Respetar la expresión del egocentrismo no significa “mimar” el egocentrismo infantil, sino sencillamente no juzgarlo. Acompañarlo contrastándolo en la medida de lo posible con el deseo y el sentir de los otros, y dar lugar a que poco a poco la empatía y la negociación vayan ganando terreno, sin esperar que esto ocurra mágicamente, sino entendiéndolo como un proceso largo, que a veces se extiende incluso más allá de los primeros siete años de vida.
La energía agresiva, por su parte, requiere la posibilidad de expresarse, no sólo en los momentos críticos en los que es más compleja de elaborar, sino también a través del juego, en un contexto de límites claros y cuidados. Todos los juegos de destrucción, de enfrentamiento, de oposición (especialmente con las personas adultas), forman parte de esta necesidad en los primeros siete años. Juegos que pueden tomar diferentes símbolos, pero que siempre deben estar cuidados por estos límites que impidan hacer daño real, para evitar la culpa. Y después de estos primeros años pueden ir incorporando reglas, formas específicas, o derivándose también hacia expresiones más artísticas. Pero en todos los casos necesitan la posibilidad de expresarse, de ir contrastando esta energía con sus consecuencias en los otros (qué pasa cuándo nos “pasamos”, como puedo jugarla respetando los deseos de los demás, cómo podemos acordar los límites que nos permitan jugarla de forma cómoda), e ir elaborándola para poder buscarle una forma asertiva de expresión y una medida adecuada para cada circunstancia, que nos ayude en la búsqueda de este equilibrio que nombrábamos antes entre el cuidado de la propia integridad y el cuidado y la cooperación con los otros.
En la sala de psicomotricidad, sobre todo a partir de los 3 años que es cuando la energía más fuerte, pulsional, comienza a expresarse en el juego corporal, se dan este tipo de juegos simbólicos de enfrentamiento, y es un lugar privilegiado para la elaboración de esta energía. Y por supuesto también se puede jugar en casa, o al aire libre, siempre y cuando nos sintamos, las personas adultas, cómodas en este juego.
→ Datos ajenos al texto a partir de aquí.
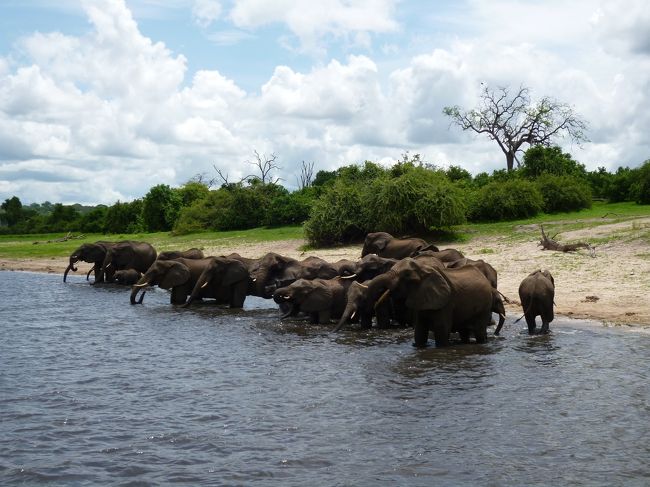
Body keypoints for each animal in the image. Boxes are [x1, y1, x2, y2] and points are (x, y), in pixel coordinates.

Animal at [364, 260, 492, 346]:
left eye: (406, 276)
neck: (424, 269)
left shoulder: (446, 302)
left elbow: (441, 329)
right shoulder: (421, 297)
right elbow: (419, 330)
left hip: (485, 306)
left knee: (479, 331)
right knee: (464, 331)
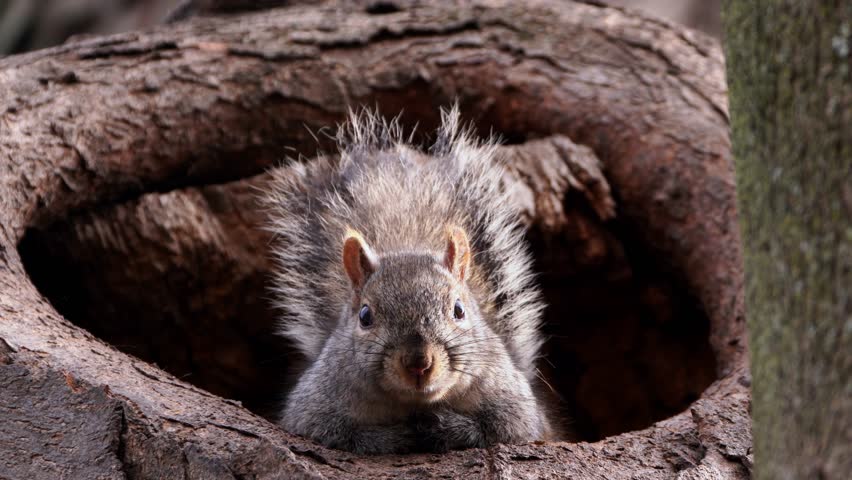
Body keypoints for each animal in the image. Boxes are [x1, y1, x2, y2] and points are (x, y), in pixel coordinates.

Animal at [265, 105, 556, 454]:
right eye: (365, 316)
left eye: (459, 310)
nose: (419, 362)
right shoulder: (313, 408)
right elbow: (338, 435)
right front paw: (393, 436)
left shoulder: (517, 408)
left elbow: (505, 429)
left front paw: (445, 427)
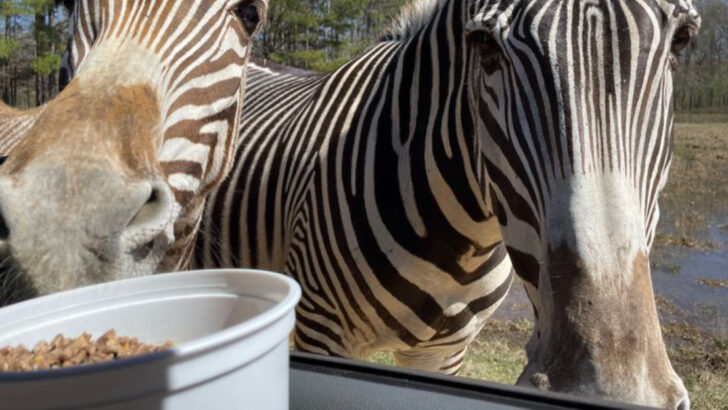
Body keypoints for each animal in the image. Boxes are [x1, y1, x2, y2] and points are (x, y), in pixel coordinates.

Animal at [197, 0, 699, 407]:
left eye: (682, 40)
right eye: (483, 45)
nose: (608, 388)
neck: (461, 242)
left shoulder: (444, 354)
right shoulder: (321, 333)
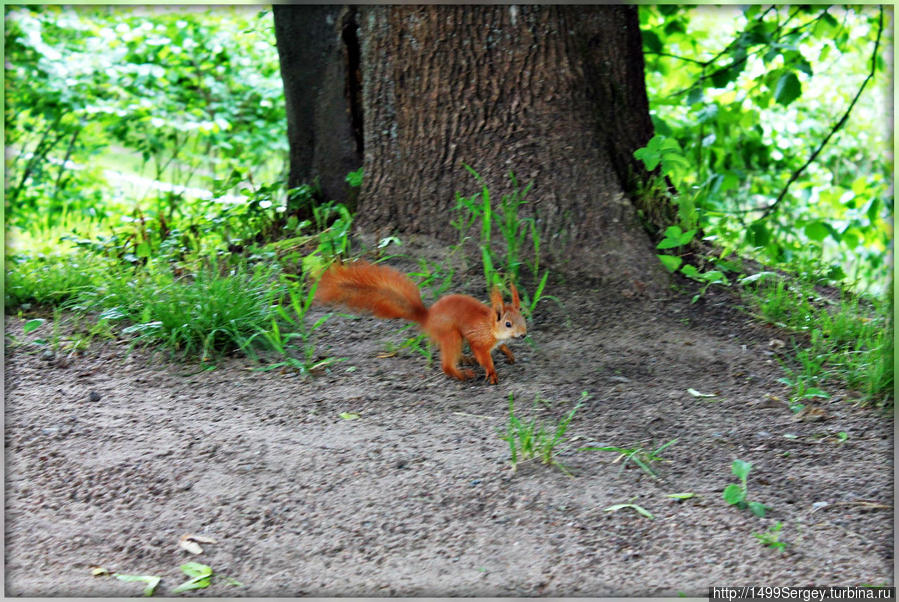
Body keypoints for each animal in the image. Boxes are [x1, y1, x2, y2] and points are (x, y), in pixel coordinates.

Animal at [316, 258, 528, 382]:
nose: (524, 335)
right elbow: (483, 356)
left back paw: (465, 360)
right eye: (508, 324)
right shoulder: (479, 339)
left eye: (523, 318)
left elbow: (503, 347)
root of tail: (427, 318)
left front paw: (509, 355)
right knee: (446, 364)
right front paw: (491, 372)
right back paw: (462, 374)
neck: (490, 326)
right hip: (451, 334)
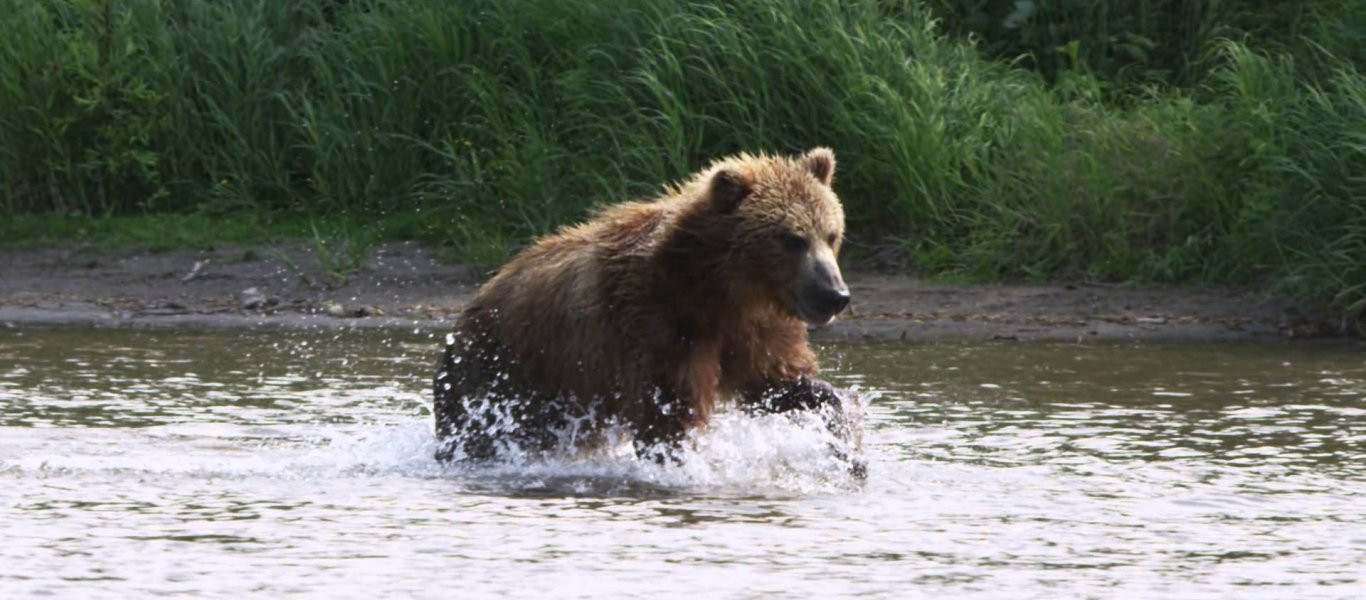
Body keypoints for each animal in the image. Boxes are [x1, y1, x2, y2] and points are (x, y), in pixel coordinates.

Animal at [434, 148, 852, 467]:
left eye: (831, 235)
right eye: (792, 239)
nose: (835, 294)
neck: (718, 289)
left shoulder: (753, 330)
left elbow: (778, 384)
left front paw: (849, 450)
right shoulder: (656, 324)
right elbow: (669, 416)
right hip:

Pero más allá del cómo permitir esa expresión, me parece necesario entender su carácter esencial en el desarrollo de la persona. Y que todos los adultos responsables del cuidado de las y los niños hagamos un ejercicio consciente de hacerle espacio a esta y otras expresiones incómodas que provengan de los infantes, entendiendo la importancia de la expresión para la salud.
Sobre nuestra incomodidad, pues nos toca afrontarla y trabajarla. Idealmente nos tocaría ir consiguiendo, nosotras mismas, expresiones cada vez más asertivas y adecuadas para nuestro autocuidado y también para la convivencia con los otros. Pero si no nos sentimos llamadas a realizar este trabajo personal, al menos tendríamos que ver cómo podemos acompañar la expresión variada de nuestros hijos. Mirar nuestra incomodidad y ver si tenemos la posibilidad de reparar su origen o al menos de amansarla en el presente para poder cuidar sin reprimir. Para poder ser una ayuda, y no una traba, en la necesidad que tienen nuestros hijos e hijas de poder expresar y elaborar todo el abanico emocional y energético que forma parte de ellos.